レーザーレーダーを用いる「レーダーブレーキサポート」と同価格帯に

 ミリ波レーダーを用いる運転支援システムは、レーザーレーダーと比べて検知距離が長いこともあって、高速走行時にも利用できる点が大きな特徴となっている。スズキが軽自動車の「ワゴンR」や「スペーシア」に展開している「レーダーブレーキサポート」(関連記事:「ワゴンR」のJC08モード燃費が30.0km/lに、プリクラッシュも4〜5万円で搭載可)は、レーザーレーダーを使用しているので、時速約5〜約30kmと低速走行時にしか動作しないが、ミリ波レーダーを用いるレーダーブレーキサポートIIは時速100kmまで動作する。

 従来、ミリ波レーダーはレーザーレーダーより高価なこともあって、高級車の運転支援システムに用いられることが多かった。かつては数十万円することもあったが、ミリ波レーダーに用いるデバイスのコスト低減により低価格化が急速に進んでいる(関連記事:大衆車にも求められる「予防安全」)。例えば、トヨタ自動車の「クラウン」は10万円(税別)、「プリウス」は14万円(税別)でミリ波レーダー方式の運転支援システムを設定できる。

 レーダーブレーキサポートIIに至っては、ESC込みで6万5000円、ESCなしで3万5000円とクラウンやプリウスをも大幅に下回る価格に設定されている。
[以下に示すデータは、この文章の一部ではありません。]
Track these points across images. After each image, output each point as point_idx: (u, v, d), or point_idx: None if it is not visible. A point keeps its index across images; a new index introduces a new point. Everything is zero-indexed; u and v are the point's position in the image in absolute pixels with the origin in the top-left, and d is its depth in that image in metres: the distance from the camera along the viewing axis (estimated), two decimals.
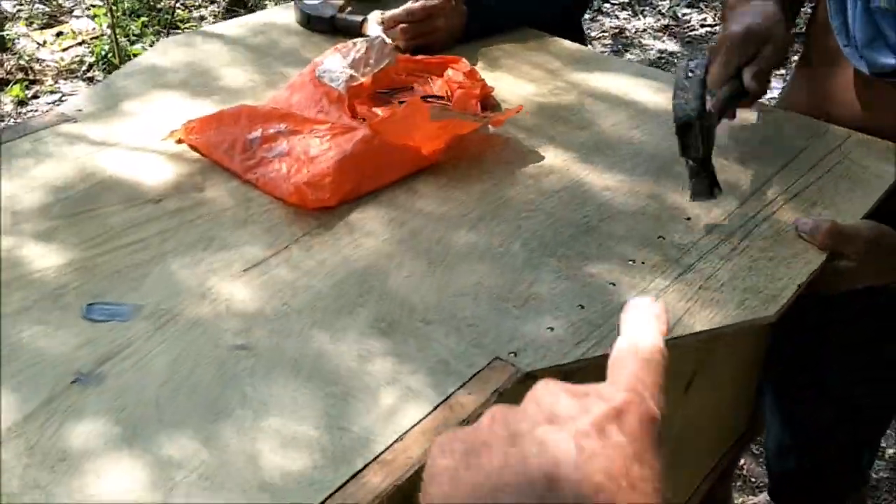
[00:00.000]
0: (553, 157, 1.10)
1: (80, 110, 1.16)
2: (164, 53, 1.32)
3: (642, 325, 0.39)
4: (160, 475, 0.66)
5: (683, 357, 1.09)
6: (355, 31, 1.35)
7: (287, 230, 0.95)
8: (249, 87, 1.24)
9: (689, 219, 0.99)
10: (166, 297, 0.84)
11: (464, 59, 1.24)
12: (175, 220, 0.96)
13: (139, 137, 1.10)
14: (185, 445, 0.68)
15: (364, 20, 1.36)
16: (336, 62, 1.16)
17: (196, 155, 1.08)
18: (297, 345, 0.79)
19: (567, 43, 1.40)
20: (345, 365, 0.77)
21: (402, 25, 1.30)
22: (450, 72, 1.22)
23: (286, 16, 1.44)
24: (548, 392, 0.36)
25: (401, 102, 1.17)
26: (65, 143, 1.09)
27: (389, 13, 1.32)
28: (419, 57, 1.26)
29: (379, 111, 1.15)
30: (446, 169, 1.06)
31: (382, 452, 0.68)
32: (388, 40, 1.19)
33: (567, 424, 0.33)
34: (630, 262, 0.91)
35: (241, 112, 1.09)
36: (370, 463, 0.67)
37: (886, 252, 0.96)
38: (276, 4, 3.93)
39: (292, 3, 1.45)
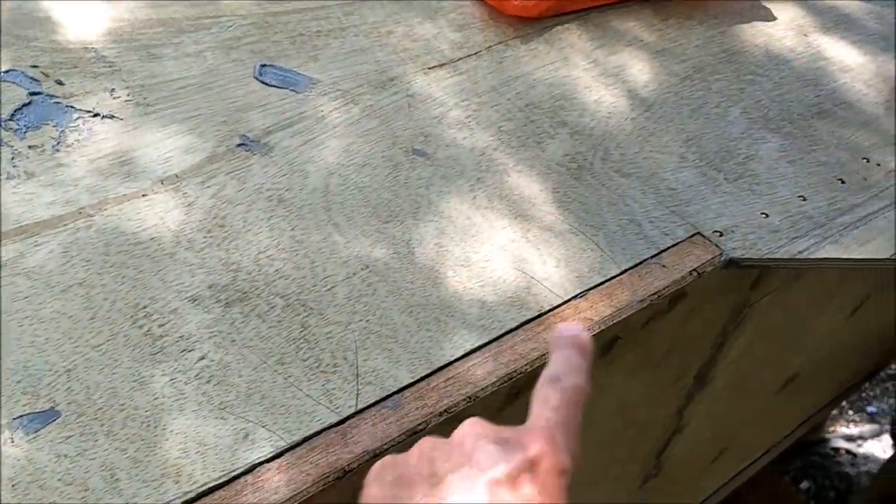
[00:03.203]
0: (789, 21, 0.95)
1: None
2: None
3: (570, 361, 0.39)
4: (323, 265, 0.60)
5: (863, 279, 0.98)
6: None
7: (480, 34, 0.85)
8: None
9: None
10: (344, 77, 0.76)
11: None
12: None
13: None
14: (353, 242, 0.62)
15: None
16: None
17: None
18: (478, 164, 0.70)
19: None
20: (527, 199, 0.68)
21: None
22: None
23: None
24: (472, 435, 0.36)
25: None
26: None
27: None
28: None
29: None
30: (666, 2, 0.92)
31: (559, 306, 0.60)
32: None
33: (485, 472, 0.35)
34: (864, 161, 0.78)
35: None
36: (545, 314, 0.59)
37: None
38: None
39: None
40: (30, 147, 0.63)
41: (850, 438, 2.19)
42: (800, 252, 0.67)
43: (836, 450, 2.14)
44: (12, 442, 0.47)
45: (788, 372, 1.04)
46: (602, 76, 0.82)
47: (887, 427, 2.16)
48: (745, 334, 0.81)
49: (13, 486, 0.46)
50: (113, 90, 0.69)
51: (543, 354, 0.56)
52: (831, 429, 2.21)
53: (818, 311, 0.96)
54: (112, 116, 0.67)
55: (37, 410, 0.49)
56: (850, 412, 2.28)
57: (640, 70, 0.84)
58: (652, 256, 0.65)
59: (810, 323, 0.97)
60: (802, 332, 0.97)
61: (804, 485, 2.04)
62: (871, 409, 2.30)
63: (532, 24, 0.87)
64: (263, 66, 0.75)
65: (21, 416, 0.49)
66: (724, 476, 1.23)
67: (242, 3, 0.81)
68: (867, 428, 2.24)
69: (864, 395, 2.28)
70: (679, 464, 0.99)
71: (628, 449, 0.85)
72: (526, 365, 0.56)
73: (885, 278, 1.03)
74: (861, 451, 2.13)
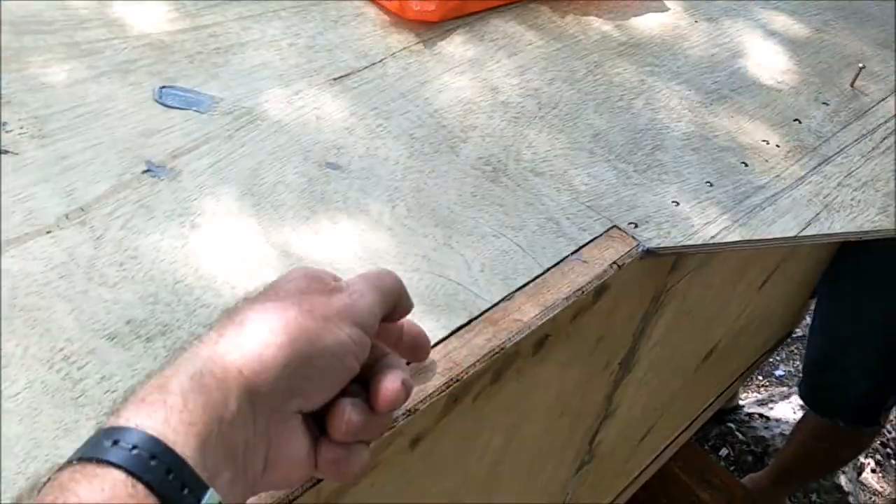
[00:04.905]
0: (681, 11, 0.98)
1: None
2: None
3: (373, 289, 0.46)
4: (245, 289, 0.58)
5: (771, 254, 1.02)
6: None
7: (383, 41, 0.84)
8: None
9: (827, 104, 0.88)
10: (248, 93, 0.74)
11: None
12: (256, 6, 0.84)
13: None
14: (273, 263, 0.60)
15: None
16: None
17: None
18: (394, 174, 0.70)
19: None
20: (446, 205, 0.68)
21: None
22: None
23: None
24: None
25: None
26: None
27: None
28: None
29: None
30: (563, 0, 0.94)
31: (489, 310, 0.60)
32: None
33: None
34: (764, 143, 0.81)
35: None
36: (475, 319, 0.60)
37: None
38: None
39: None
40: None
41: (761, 403, 2.28)
42: (712, 237, 0.69)
43: (750, 415, 2.23)
44: None
45: (709, 345, 1.08)
46: (507, 76, 0.83)
47: (795, 389, 2.26)
48: (665, 316, 0.83)
49: None
50: (5, 124, 0.66)
51: (478, 361, 0.57)
52: (743, 395, 2.30)
53: (732, 287, 0.99)
54: (6, 151, 0.64)
55: None
56: (760, 377, 2.38)
57: (543, 68, 0.85)
58: (572, 253, 0.66)
59: (726, 298, 1.00)
60: (719, 307, 1.01)
61: (723, 452, 2.12)
62: (778, 372, 2.40)
63: (433, 28, 0.87)
64: (163, 87, 0.73)
65: None
66: (651, 453, 1.26)
67: (135, 23, 0.78)
68: (777, 391, 2.34)
69: (771, 359, 2.39)
70: (611, 447, 1.01)
71: (564, 438, 0.87)
72: (461, 372, 0.56)
73: (787, 253, 1.08)
74: (773, 413, 2.23)
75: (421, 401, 0.54)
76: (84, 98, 0.70)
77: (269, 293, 0.44)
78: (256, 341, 0.40)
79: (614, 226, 0.69)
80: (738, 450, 2.10)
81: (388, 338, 0.50)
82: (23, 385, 0.50)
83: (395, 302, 0.48)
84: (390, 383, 0.45)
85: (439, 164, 0.72)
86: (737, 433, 2.12)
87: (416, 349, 0.52)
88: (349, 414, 0.43)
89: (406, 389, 0.45)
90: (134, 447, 0.34)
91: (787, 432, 2.10)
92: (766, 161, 0.79)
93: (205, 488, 0.35)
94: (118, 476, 0.33)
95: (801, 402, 1.75)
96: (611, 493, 1.21)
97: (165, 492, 0.34)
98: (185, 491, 0.34)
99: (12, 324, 0.53)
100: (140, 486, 0.33)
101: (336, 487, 0.51)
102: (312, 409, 0.42)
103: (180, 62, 0.76)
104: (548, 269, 0.64)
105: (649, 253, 0.67)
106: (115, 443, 0.34)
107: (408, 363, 0.52)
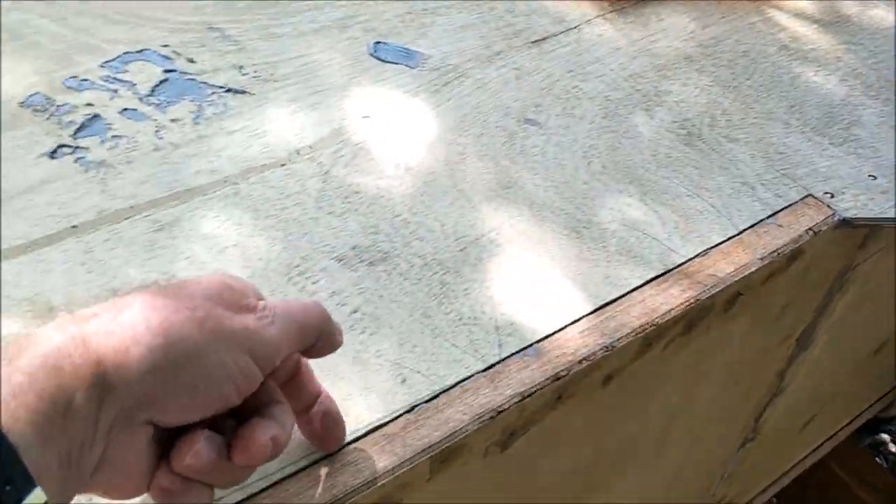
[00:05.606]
0: None
1: None
2: None
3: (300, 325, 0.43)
4: (453, 227, 0.63)
5: None
6: None
7: (577, 9, 0.87)
8: None
9: None
10: (452, 52, 0.79)
11: None
12: None
13: None
14: (478, 206, 0.64)
15: None
16: None
17: None
18: (590, 132, 0.73)
19: None
20: (640, 164, 0.71)
21: None
22: None
23: None
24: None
25: None
26: None
27: None
28: None
29: None
30: None
31: (684, 264, 0.63)
32: None
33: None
34: None
35: None
36: (670, 271, 0.62)
37: None
38: None
39: None
40: (171, 120, 0.67)
41: None
42: None
43: None
44: None
45: (882, 337, 1.05)
46: (700, 47, 0.84)
47: None
48: (847, 296, 0.82)
49: None
50: (241, 67, 0.73)
51: (673, 308, 0.59)
52: None
53: None
54: (244, 91, 0.71)
55: None
56: None
57: (736, 41, 0.86)
58: (767, 217, 0.67)
59: None
60: None
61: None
62: None
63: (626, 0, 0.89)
64: (377, 43, 0.78)
65: None
66: (811, 444, 1.24)
67: None
68: None
69: None
70: (774, 429, 1.01)
71: (734, 409, 0.88)
72: (657, 318, 0.58)
73: None
74: None
75: (617, 340, 0.57)
76: (308, 49, 0.76)
77: (169, 288, 0.39)
78: (129, 334, 0.35)
79: (810, 194, 0.69)
80: (891, 461, 2.01)
81: (296, 400, 0.45)
82: (266, 293, 0.56)
83: (315, 338, 0.44)
84: (259, 435, 0.38)
85: (634, 125, 0.74)
86: (890, 445, 2.03)
87: (325, 432, 0.46)
88: (200, 447, 0.37)
89: (275, 448, 0.39)
90: None
91: None
92: None
93: (31, 485, 0.30)
94: None
95: None
96: (767, 478, 1.19)
97: None
98: (8, 487, 0.29)
99: (255, 240, 0.59)
100: None
101: (537, 408, 0.55)
102: (167, 425, 0.37)
103: (392, 21, 0.81)
104: (743, 231, 0.66)
105: (845, 223, 0.68)
106: None
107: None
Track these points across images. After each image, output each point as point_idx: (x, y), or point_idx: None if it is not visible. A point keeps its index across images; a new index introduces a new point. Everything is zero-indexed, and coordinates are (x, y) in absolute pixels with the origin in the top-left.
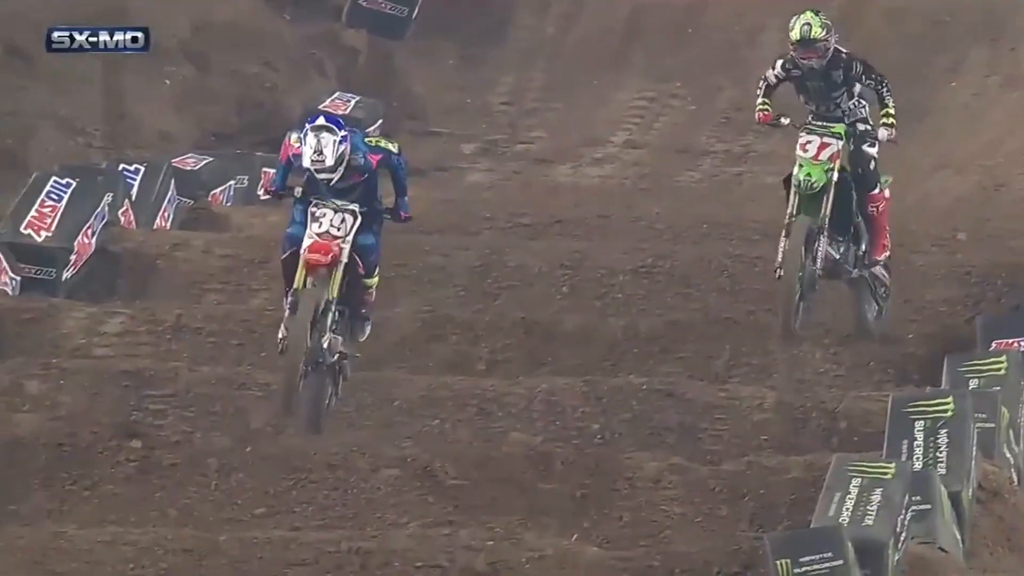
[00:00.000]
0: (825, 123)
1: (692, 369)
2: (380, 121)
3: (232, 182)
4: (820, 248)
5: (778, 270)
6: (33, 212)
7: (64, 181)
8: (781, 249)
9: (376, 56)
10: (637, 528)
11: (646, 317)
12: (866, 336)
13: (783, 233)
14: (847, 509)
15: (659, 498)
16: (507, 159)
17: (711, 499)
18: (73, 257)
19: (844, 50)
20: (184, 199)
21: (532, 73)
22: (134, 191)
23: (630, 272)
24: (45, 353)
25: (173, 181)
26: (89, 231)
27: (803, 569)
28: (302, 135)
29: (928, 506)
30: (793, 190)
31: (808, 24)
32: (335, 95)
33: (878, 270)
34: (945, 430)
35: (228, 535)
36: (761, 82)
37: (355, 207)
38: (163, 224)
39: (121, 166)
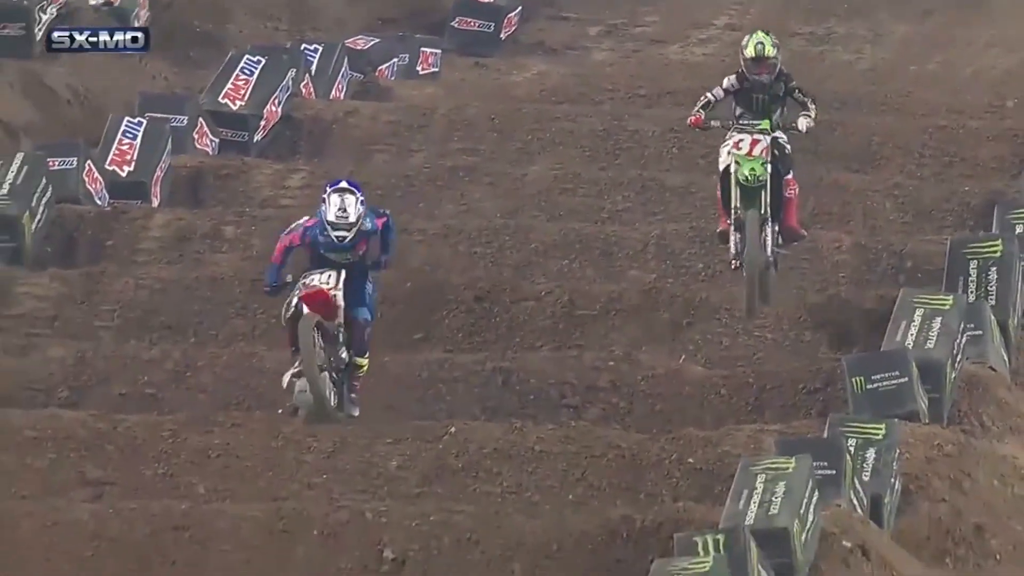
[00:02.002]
0: (752, 122)
1: None
2: (520, 8)
3: (395, 60)
4: (768, 237)
5: (733, 261)
6: (229, 85)
7: (255, 58)
8: (732, 242)
9: None
10: (734, 351)
11: None
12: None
13: (731, 228)
14: (912, 335)
15: (753, 325)
16: (626, 40)
17: (797, 327)
18: (262, 123)
19: (783, 67)
20: (355, 74)
21: None
22: (313, 67)
23: None
24: (239, 203)
25: (346, 59)
26: (276, 101)
27: (874, 385)
28: (325, 196)
29: (980, 332)
30: (735, 186)
31: (761, 43)
32: None
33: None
34: (995, 268)
35: (391, 357)
36: (703, 97)
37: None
38: (337, 95)
39: (303, 46)
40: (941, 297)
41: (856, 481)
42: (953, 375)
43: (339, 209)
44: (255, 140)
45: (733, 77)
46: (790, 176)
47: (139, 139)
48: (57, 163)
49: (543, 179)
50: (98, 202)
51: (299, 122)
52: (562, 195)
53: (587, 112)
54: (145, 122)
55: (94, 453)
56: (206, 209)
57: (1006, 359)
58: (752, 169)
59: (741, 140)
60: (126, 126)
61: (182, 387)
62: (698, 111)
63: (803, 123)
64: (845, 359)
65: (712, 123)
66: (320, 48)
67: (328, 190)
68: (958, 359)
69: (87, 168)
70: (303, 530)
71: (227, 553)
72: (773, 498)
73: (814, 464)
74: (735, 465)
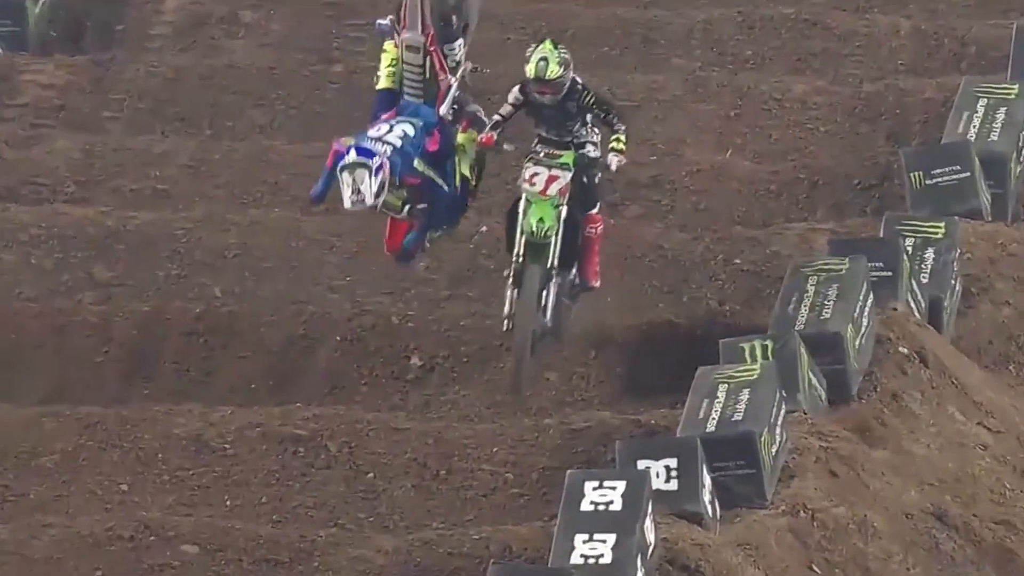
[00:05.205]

レーザーレーダーを用いるレーダーブレーキサポートの4万円(ESC込み)とほぼ変わらない。ただし、レーダーブレーキサポートIIは、高速走行時に先行車両との車間距離を保ちながら追従走行するアダプティブクルーズコントロール(ACC)は備えていない。クラウンやプリウスの場合はACCも可能である。